In years gone by, the Church worked directly with the entertainment industry. From 1933 to 1966, every movie script was read by representatives of the Roman Catholic Church, the Southern Baptist Convention and the Protestant Film Office. They evaluated a movie’s morality, and if it passed, the movie received the Motion Picture Code Seal and was distributed. If it didn’t pass, it wasn’t released in theaters.

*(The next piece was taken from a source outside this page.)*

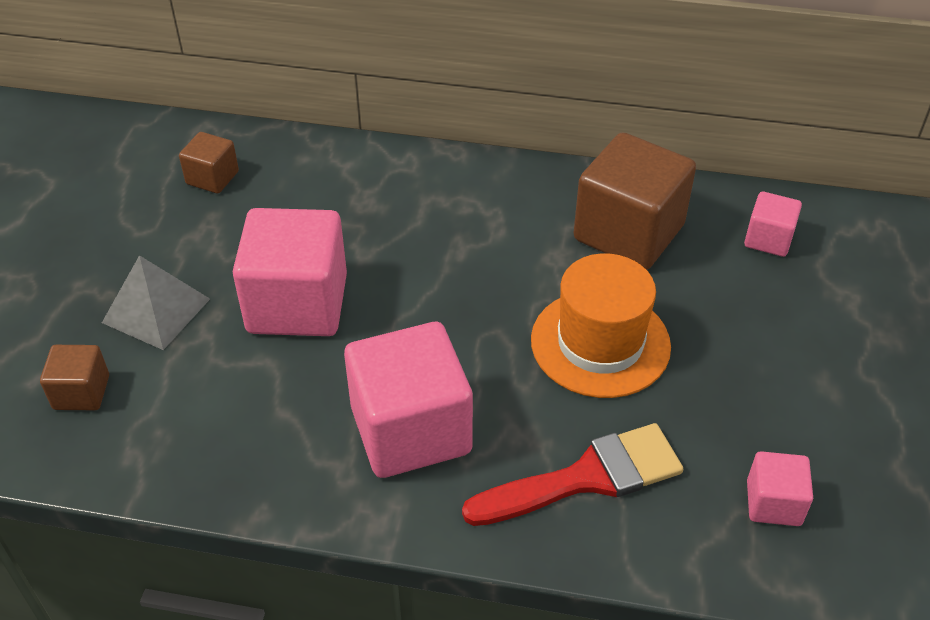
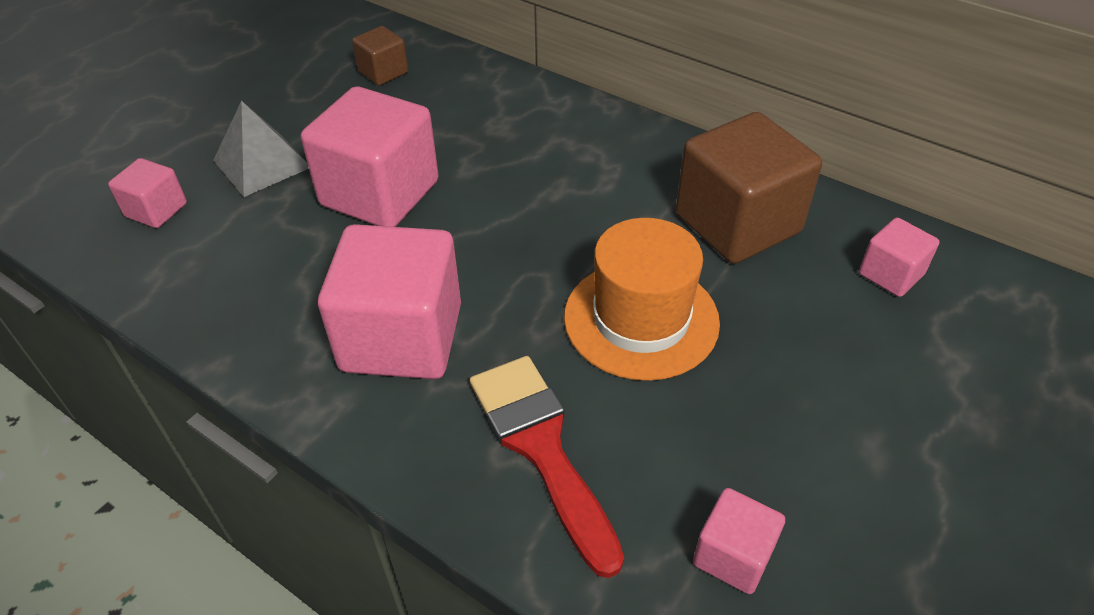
camera: 25 degrees right, 0 degrees up
(81, 392) = (156, 210): brown cube -> pink cube
(586, 478) = (541, 447): red brush -> red brush turned 120 degrees counterclockwise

But in 1966, the churches forfeited that role.
“Sam Engel, the president of 20th Century Fox in the 1960s, once said, ‘If you take the salt form the meat, the meat is going to rot.’ What happened is not that Hollywood abandoned the church, the church abandoned Hollywood,” says Baehr.
“The Church has been told to boycott, fear and detest Hollywood,” says long-time movie reviewer Holly McClure. “The Biola Media Task Force, of which I have been a part for ten years, is trying to get Christians involved in Hollywood. Movies won’t be written better unless we write them; there won’t be better directing if we don’t direct.”
Nicolosi agrees. “Hollywood is not Sodom and Gomorrah, it’s Nineveh—it can still change,” she says. “We can’t afford to let this town go because it is speaking to the planet.”
SIDEBAR:

It’s no secret that the The Lion, the Witch and the Wardrobe is being heavily marketed to church-goers. The film, produced by Walden Media and Disney, is Walden’s most expensive gamble to date, costing $150 million to produce.
While Lord of the Rings director Peter Jackson said on record that he stripped any Christian themes from his adaptation of J.R.R. Tolkien’s classics, Walden Media President (and Christian) Michael Flaherty says he’s taking a different approach.
“We didn’t separate out any elements or any themes,” Flaherty says. “The best way to make a faithful adaptation is not to pick and choose scenes. C.S. Lewis wrote a masterpiece enjoyed by millions of people—our goal is to be faithful in our presentation of that masterpiece.”
Douglas Gresham, Lewis’s stepson, is a co-producer on the film and was responsible for ensuring that the story and values were retained.
Even so, many Christians remain wary, suspecting that the lines of dialogue clearly symbolizing Christ’s atonement will be left on the cutting room floor.